[?25 February 1751]
Sire,
Je conjure votre majesté de substituer la compassion aux sentiments de bonté qui m'ont enchanté, et qui m'ont déterminé à passer à vos pieds le reste de ma vie.
Quoy que j'aye gagné ce procez je fais encor offrir à ce juif de reprendre pour deux mille écus les diamants qu'il m'a vendus trois mille, afin de pouvoir me retirer dans la maison que votre majesté permet que j'habite auprès de Potsdam. L'état où je suis ne me permet guères de me montrer, et j'ay besoin de faire des remèdes à la campagne pendant plus d'un mois. Permettez moy de m'y aller établir la première semaine de mars, et de rester jusqu'au cinq ou au six mars dans votre châtau. C'est un homme assurément très malade qui vous demande cette grâce. Songez aussi que c'est un homme qui n'a eu en renonçant à sa patrie que votre seule personne pour objet et dont l'attachement ne peut être douteux. Puisque vous avez la bonté de me dire les choses qui vous ont déplu, cette bonté même m'assure que je ne vous déplairai plus. Il est bien sûr que je ne me suis pas donné à vous pour ne pas chercher à vous rendre ma conduitte agréable et que quand on est conduit par le cœur les devoirs sont bien doux.
Permettez moy de dire à votre majesté que j'avois baucoup connu Gross à Paris, qu'il m'étoit venu voir à Berlin, et que j'allay le prier de me faire venir un balot de livres et de cartes de géografie que mr de Kazomousky me devoit envoyer. Je ne savois pas un mot de son rapel.
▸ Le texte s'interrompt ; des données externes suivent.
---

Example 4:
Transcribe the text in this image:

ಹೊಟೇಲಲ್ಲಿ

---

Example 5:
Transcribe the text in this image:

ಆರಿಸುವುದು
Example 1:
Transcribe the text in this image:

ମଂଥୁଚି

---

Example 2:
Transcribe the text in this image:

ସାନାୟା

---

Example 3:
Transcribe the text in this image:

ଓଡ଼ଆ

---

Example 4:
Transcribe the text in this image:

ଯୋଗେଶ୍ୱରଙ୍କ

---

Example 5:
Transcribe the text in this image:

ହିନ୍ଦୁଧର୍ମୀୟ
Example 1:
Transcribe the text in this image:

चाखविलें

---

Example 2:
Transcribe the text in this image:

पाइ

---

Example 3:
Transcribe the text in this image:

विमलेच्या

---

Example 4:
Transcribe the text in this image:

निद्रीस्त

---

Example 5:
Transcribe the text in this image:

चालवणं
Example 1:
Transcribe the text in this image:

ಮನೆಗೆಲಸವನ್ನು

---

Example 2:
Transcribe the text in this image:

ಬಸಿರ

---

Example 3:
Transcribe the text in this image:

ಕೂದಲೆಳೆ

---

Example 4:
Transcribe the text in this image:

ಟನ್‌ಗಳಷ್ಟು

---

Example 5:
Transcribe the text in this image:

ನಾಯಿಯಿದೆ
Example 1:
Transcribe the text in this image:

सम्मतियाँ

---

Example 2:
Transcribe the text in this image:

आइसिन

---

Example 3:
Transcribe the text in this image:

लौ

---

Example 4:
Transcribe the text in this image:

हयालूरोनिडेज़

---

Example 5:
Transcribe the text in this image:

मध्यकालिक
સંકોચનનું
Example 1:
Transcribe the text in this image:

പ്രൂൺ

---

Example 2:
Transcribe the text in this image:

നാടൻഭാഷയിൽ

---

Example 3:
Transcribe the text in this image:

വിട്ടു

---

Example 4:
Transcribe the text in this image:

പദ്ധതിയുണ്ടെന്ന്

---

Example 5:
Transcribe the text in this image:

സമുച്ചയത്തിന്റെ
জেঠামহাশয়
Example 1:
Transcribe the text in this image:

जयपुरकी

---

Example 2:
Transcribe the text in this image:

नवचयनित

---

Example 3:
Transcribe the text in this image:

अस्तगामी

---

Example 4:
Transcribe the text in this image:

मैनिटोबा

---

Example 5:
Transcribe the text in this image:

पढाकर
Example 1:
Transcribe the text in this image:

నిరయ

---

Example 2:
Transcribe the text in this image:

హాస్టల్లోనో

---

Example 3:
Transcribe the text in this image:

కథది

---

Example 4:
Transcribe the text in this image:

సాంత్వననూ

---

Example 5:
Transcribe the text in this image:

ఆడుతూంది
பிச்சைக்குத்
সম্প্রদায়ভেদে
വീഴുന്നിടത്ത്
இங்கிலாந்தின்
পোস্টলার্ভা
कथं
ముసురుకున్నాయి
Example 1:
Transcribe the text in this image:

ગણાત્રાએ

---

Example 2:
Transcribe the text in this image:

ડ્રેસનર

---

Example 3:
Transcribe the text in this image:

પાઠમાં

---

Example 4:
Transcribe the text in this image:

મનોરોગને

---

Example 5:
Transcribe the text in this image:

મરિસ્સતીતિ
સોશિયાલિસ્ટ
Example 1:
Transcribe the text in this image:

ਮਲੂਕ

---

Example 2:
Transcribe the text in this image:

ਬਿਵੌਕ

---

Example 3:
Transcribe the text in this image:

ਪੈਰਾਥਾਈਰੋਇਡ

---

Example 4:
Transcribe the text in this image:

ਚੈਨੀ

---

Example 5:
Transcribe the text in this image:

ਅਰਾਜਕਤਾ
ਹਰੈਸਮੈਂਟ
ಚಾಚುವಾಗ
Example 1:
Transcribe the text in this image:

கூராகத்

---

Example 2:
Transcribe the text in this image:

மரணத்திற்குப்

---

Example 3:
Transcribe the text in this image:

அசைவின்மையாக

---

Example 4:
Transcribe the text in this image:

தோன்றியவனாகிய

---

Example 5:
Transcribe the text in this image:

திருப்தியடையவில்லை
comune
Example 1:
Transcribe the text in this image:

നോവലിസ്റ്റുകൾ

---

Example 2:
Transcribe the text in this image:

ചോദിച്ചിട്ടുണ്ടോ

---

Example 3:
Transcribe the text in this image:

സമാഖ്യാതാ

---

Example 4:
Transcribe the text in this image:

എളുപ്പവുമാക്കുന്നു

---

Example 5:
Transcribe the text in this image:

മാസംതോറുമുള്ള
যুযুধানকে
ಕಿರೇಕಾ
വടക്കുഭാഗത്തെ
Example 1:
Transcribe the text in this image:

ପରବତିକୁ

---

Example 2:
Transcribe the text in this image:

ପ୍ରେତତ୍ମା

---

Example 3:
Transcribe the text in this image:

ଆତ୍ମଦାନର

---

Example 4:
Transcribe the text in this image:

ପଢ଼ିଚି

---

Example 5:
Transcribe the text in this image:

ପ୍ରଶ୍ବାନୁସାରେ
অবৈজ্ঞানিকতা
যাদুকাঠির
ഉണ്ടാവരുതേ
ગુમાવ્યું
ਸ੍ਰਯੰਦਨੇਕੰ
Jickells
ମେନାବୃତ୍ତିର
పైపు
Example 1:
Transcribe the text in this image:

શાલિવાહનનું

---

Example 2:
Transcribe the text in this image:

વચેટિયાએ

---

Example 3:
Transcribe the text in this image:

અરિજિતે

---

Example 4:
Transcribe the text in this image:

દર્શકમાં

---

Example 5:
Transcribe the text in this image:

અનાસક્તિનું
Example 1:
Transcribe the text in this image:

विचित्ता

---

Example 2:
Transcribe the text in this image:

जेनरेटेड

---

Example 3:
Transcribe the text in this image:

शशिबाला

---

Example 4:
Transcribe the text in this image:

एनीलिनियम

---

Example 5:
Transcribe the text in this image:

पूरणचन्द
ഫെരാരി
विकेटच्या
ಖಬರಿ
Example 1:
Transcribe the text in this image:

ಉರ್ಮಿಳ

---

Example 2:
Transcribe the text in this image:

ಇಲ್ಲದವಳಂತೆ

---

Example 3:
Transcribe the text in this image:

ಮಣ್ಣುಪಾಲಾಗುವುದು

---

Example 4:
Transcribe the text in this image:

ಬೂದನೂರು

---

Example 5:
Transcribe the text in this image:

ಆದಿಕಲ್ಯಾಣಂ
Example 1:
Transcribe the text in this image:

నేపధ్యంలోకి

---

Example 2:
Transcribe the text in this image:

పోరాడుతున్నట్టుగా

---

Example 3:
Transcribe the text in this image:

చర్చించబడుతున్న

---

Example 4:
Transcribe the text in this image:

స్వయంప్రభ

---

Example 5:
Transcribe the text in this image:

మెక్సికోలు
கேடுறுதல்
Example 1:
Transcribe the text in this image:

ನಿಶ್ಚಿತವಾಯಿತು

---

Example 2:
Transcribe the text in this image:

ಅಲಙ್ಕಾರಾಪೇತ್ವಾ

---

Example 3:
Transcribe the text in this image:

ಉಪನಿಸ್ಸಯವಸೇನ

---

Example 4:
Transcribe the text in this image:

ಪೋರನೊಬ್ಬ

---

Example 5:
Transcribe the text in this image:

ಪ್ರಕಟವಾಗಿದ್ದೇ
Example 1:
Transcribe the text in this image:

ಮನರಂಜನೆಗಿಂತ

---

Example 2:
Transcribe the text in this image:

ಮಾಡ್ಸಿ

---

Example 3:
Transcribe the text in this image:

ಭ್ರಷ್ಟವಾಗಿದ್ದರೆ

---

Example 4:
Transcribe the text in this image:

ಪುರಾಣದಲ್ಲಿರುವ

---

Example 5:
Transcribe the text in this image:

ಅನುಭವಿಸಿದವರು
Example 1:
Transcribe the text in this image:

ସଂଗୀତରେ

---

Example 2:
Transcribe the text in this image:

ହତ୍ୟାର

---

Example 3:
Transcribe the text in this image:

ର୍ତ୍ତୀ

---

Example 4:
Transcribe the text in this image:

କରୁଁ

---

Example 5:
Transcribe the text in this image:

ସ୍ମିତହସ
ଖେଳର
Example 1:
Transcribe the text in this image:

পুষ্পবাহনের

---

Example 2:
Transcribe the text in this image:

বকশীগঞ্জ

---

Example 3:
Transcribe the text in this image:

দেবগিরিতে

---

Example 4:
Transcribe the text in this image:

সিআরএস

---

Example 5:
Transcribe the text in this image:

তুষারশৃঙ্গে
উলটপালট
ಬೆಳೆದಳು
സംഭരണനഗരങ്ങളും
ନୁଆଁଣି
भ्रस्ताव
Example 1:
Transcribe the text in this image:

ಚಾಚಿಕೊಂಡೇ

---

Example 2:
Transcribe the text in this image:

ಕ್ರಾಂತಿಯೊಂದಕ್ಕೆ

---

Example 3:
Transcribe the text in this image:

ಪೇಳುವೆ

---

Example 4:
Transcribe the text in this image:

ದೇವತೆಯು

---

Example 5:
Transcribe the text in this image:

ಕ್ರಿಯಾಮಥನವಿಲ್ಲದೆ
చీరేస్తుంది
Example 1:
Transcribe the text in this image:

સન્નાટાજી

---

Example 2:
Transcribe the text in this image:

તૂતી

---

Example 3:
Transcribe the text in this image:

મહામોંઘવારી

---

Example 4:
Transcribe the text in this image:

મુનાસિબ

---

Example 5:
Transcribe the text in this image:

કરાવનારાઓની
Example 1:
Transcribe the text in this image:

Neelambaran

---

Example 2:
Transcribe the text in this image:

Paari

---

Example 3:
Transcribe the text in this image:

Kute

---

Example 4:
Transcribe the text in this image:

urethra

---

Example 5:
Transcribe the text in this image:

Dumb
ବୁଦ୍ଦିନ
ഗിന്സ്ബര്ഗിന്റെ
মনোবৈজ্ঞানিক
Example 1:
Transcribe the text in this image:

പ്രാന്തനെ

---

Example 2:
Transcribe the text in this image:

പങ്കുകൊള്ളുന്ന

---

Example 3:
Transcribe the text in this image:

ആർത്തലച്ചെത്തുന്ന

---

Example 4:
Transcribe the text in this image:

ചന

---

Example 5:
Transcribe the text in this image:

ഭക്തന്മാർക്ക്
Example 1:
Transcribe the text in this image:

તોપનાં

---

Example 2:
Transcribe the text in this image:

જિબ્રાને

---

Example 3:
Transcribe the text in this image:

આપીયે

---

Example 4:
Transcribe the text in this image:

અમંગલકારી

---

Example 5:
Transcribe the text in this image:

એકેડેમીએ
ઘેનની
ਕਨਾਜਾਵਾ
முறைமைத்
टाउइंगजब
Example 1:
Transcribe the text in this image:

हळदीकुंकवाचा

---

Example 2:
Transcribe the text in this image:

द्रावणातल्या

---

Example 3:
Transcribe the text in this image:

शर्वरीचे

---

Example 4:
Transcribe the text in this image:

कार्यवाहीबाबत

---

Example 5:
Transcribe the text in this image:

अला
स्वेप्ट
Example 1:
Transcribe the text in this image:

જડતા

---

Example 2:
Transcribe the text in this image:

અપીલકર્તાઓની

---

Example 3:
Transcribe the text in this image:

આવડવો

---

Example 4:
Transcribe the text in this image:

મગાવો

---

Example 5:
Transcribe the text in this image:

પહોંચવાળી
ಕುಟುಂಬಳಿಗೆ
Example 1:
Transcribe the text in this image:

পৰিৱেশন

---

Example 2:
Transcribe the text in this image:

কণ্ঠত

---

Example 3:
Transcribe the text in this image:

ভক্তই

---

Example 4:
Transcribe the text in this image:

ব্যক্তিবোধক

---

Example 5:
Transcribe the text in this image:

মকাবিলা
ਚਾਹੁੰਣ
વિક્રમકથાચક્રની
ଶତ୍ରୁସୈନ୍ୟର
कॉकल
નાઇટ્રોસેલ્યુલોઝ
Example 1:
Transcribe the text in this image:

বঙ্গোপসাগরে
Ce fut luy qui me l'aprit, et quand il m'en dit la raison je me mis à rire. Je luy dis en vérité ce qui convenoit en pareille occasion à un homme qui aprenoit cette avanture de sa bouche. C'est l'unique fois que je luy aye parlé et l'unique ministre que j'aye vu, et je peux assurer votre majesté que je n'en verrai aucun en particulier.
Pardonez moy si je vous ay présenté des lettres de madame de Bentink. Je ne vous en présenteray plus.
A L'égard de la société j'ose dire sire que je ne crois pas y avoir mis la moindre aparence d'aigreur ny de trouble. S'il y avoit même quelqu'un dont je pusse avoir à me plaindre, je jure à votre majesté que tout seroit oublié dans un instant, et que le bonheur d'être dans vos bonnes grâces me rendroit agréables, ceux mêmes qui étant mal instruits de l'affaire du juif auroient trop pris party contre moy. Je ne crois pas qu'il puisse être revenu à votre majesté que j'aye jamais dit un seul mot qui ait pu déplaire à personne. Daignez être très sûr que jamais je ne mettray même la moindre froideur dans le commerce avec aucun de ceux qui vous aprochent, et sur cela je n'auray pas à me vaincre.
Pour le juif daignez sire vous informer des juges s'il y a un homme plus inique et de plus mauvaise foy sur la terre. Il refuse tout condamné qu'il est, les mille écus que je lui offre de gagner. Mais cela ne m'empêchera pas de profiter de la grâce que votre majesté daigne me faire, et d'habiter la maison près de Potsdam dont votre majesté est encor supliée de me laisser la jouissance jusqu'au printemps. Je sacrifieray tout pour venir goûter ce repos auprès du séjour que vous rendez si célèbre par tout ce que vous y faites. Daignez me laisser espérer que je verrai vos dernières productions. Il n'y a point pour moy de consolation plus chère. Vous ne pouvez pas assurément douter sire que je ne sois tendrement attaché à votre personne, et j'ose dire que je le suis à un point, que j'espère que votre majesté me pardonnera tout.